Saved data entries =
=== Begin Enclosure ===
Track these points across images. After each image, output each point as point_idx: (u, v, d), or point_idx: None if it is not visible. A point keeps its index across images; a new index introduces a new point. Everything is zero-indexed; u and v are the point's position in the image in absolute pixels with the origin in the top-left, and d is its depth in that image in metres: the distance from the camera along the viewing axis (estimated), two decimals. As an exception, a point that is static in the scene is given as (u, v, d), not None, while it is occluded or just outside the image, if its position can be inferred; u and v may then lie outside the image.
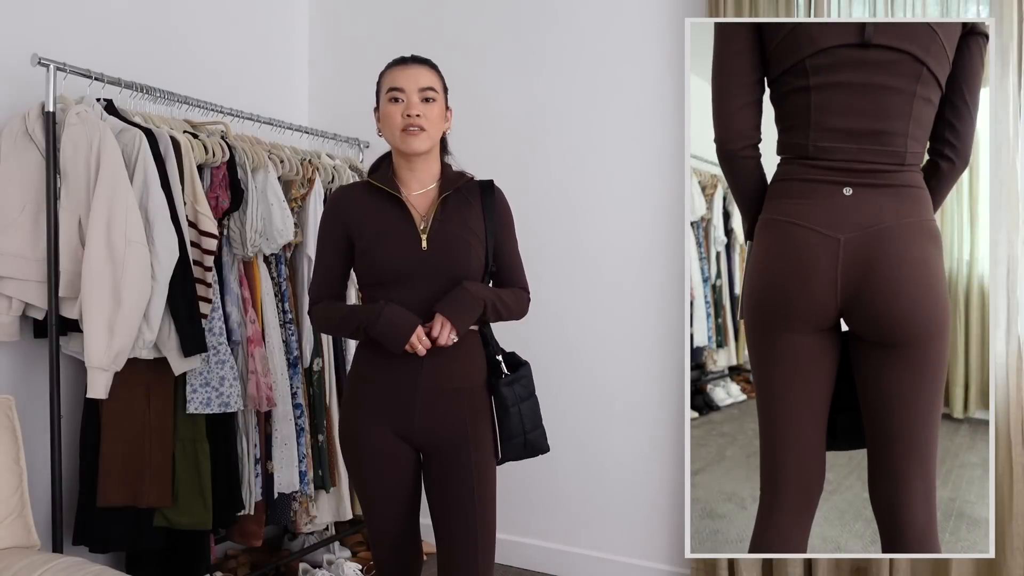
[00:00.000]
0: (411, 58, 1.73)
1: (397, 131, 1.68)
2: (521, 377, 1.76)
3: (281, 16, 3.37)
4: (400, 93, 1.67)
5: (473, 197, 1.76)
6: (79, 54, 2.38)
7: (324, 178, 2.87)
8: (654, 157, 2.81)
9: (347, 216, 1.73)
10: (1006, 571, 2.28)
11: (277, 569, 2.86)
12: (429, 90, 1.68)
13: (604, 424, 2.88)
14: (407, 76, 1.68)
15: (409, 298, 1.66)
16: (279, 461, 2.61)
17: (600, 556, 2.92)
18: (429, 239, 1.68)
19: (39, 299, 2.17)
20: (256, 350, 2.49)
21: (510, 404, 1.72)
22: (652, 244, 2.82)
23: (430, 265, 1.67)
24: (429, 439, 1.71)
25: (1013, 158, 2.25)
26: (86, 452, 2.26)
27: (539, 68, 3.02)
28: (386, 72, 1.74)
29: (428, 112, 1.68)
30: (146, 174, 2.17)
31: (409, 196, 1.73)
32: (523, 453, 1.76)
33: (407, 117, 1.66)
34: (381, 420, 1.70)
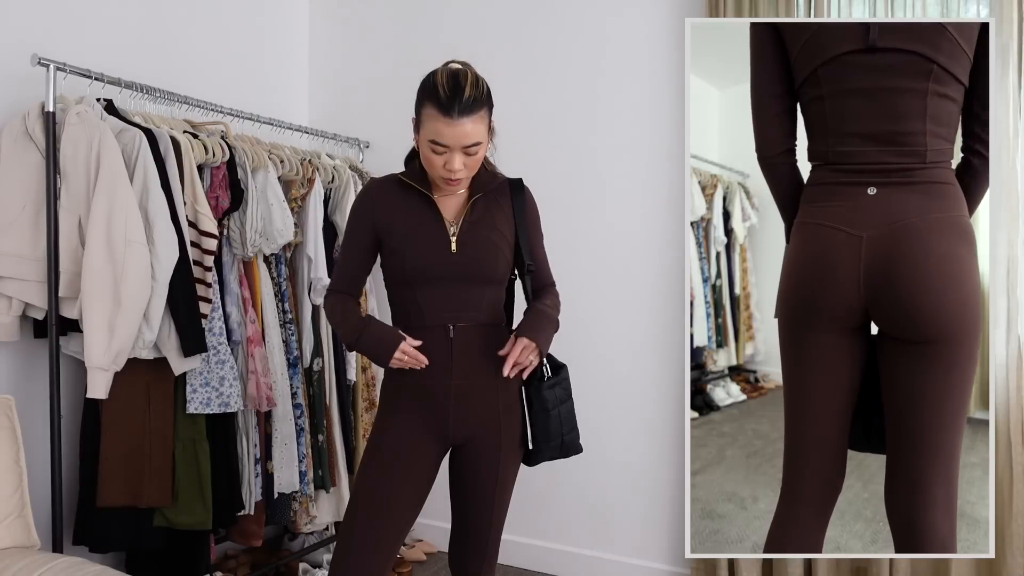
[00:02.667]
0: (458, 103, 1.54)
1: (437, 176, 1.64)
2: (562, 380, 1.75)
3: (281, 16, 3.37)
4: (443, 148, 1.58)
5: (503, 197, 1.76)
6: (79, 54, 2.38)
7: (324, 178, 2.87)
8: (654, 157, 2.81)
9: (377, 212, 1.72)
10: (1006, 571, 2.28)
11: (277, 569, 2.86)
12: (474, 145, 1.59)
13: (604, 424, 2.88)
14: (452, 134, 1.55)
15: (436, 300, 1.66)
16: (279, 461, 2.61)
17: (600, 556, 2.92)
18: (459, 242, 1.67)
19: (39, 299, 2.17)
20: (256, 350, 2.49)
21: (551, 407, 1.71)
22: (652, 244, 2.82)
23: (459, 268, 1.66)
24: (462, 433, 1.71)
25: (1013, 158, 2.25)
26: (86, 452, 2.26)
27: (539, 68, 3.02)
28: (429, 113, 1.57)
29: (470, 163, 1.62)
30: (146, 174, 2.17)
31: (440, 197, 1.72)
32: (559, 454, 1.76)
33: (448, 171, 1.60)
34: (415, 421, 1.70)
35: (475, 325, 1.69)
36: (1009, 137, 2.24)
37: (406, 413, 1.70)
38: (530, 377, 1.73)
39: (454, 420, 1.69)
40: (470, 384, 1.69)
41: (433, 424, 1.70)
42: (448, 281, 1.67)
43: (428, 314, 1.67)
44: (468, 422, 1.70)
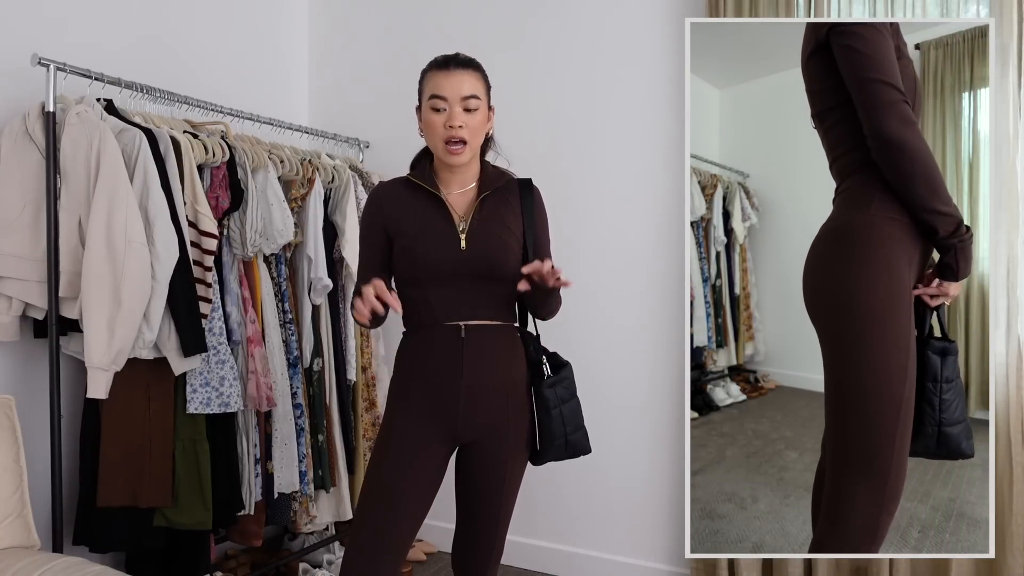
=== End Enclosure ===
Problem to solve =
Produce a verbatim copy of every entry, excluding pictures.

Finished exercise =
Track these points across images. After each image, output each point as point_idx: (u, v, d), or point_idx: None if it is not visible. A point keeps its index across images; a new index introduces a new point. Everything is zero-indexed; u and v are the point's position in the image in absolute pixels with the origin in the top-left, and d is its depth in that image in metres: the distance from the camera along the viewing axis (estimated), two decimals. As an exception, a point that is static in the scene is given as (u, v, d), not None, while it is occluded or just outside the image, if its position can be inferred; u and v may then lie outside the image.
[00:00.000]
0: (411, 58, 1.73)
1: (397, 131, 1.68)
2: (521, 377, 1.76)
3: (281, 16, 3.37)
4: (400, 93, 1.67)
5: (473, 197, 1.76)
6: (79, 54, 2.38)
7: (324, 178, 2.87)
8: (654, 157, 2.81)
9: (347, 216, 1.73)
10: (1006, 571, 2.28)
11: (277, 569, 2.86)
12: (429, 90, 1.68)
13: (604, 424, 2.88)
14: (407, 76, 1.68)
15: (409, 298, 1.66)
16: (279, 461, 2.61)
17: (600, 556, 2.92)
18: (429, 239, 1.68)
19: (39, 299, 2.17)
20: (256, 350, 2.49)
21: (510, 404, 1.72)
22: (652, 244, 2.82)
23: (430, 265, 1.67)
24: (429, 439, 1.71)
25: (1013, 158, 2.25)
26: (86, 452, 2.26)
27: (539, 68, 3.02)
28: (386, 72, 1.74)
29: (428, 112, 1.68)
30: (146, 174, 2.17)
31: (409, 196, 1.73)
32: (523, 453, 1.76)
33: (407, 117, 1.66)
34: (381, 420, 1.70)
[00:02.667]
0: (458, 103, 1.54)
1: (437, 176, 1.64)
2: (562, 380, 1.75)
3: (281, 16, 3.37)
4: (443, 148, 1.58)
5: (503, 197, 1.76)
6: (79, 54, 2.38)
7: (324, 178, 2.87)
8: (654, 157, 2.81)
9: (377, 212, 1.72)
10: (1006, 571, 2.28)
11: (277, 569, 2.86)
12: (474, 145, 1.59)
13: (604, 424, 2.88)
14: (452, 134, 1.55)
15: (436, 300, 1.66)
16: (279, 461, 2.61)
17: (600, 556, 2.92)
18: (459, 242, 1.67)
19: (39, 299, 2.17)
20: (256, 350, 2.49)
21: (551, 407, 1.71)
22: (652, 244, 2.82)
23: (459, 268, 1.66)
24: (462, 433, 1.71)
25: (1013, 158, 2.25)
26: (86, 452, 2.26)
27: (539, 68, 3.02)
28: (429, 113, 1.57)
29: (470, 163, 1.62)
30: (146, 174, 2.17)
31: (440, 197, 1.72)
32: (559, 454, 1.76)
33: (448, 171, 1.60)
34: (415, 421, 1.70)
35: (475, 325, 1.69)
36: (1009, 137, 2.24)
37: (406, 413, 1.70)
38: (530, 377, 1.73)
39: (454, 420, 1.69)
40: (470, 384, 1.69)
41: (433, 424, 1.70)
42: (448, 281, 1.67)
43: (428, 314, 1.67)
44: (468, 422, 1.70)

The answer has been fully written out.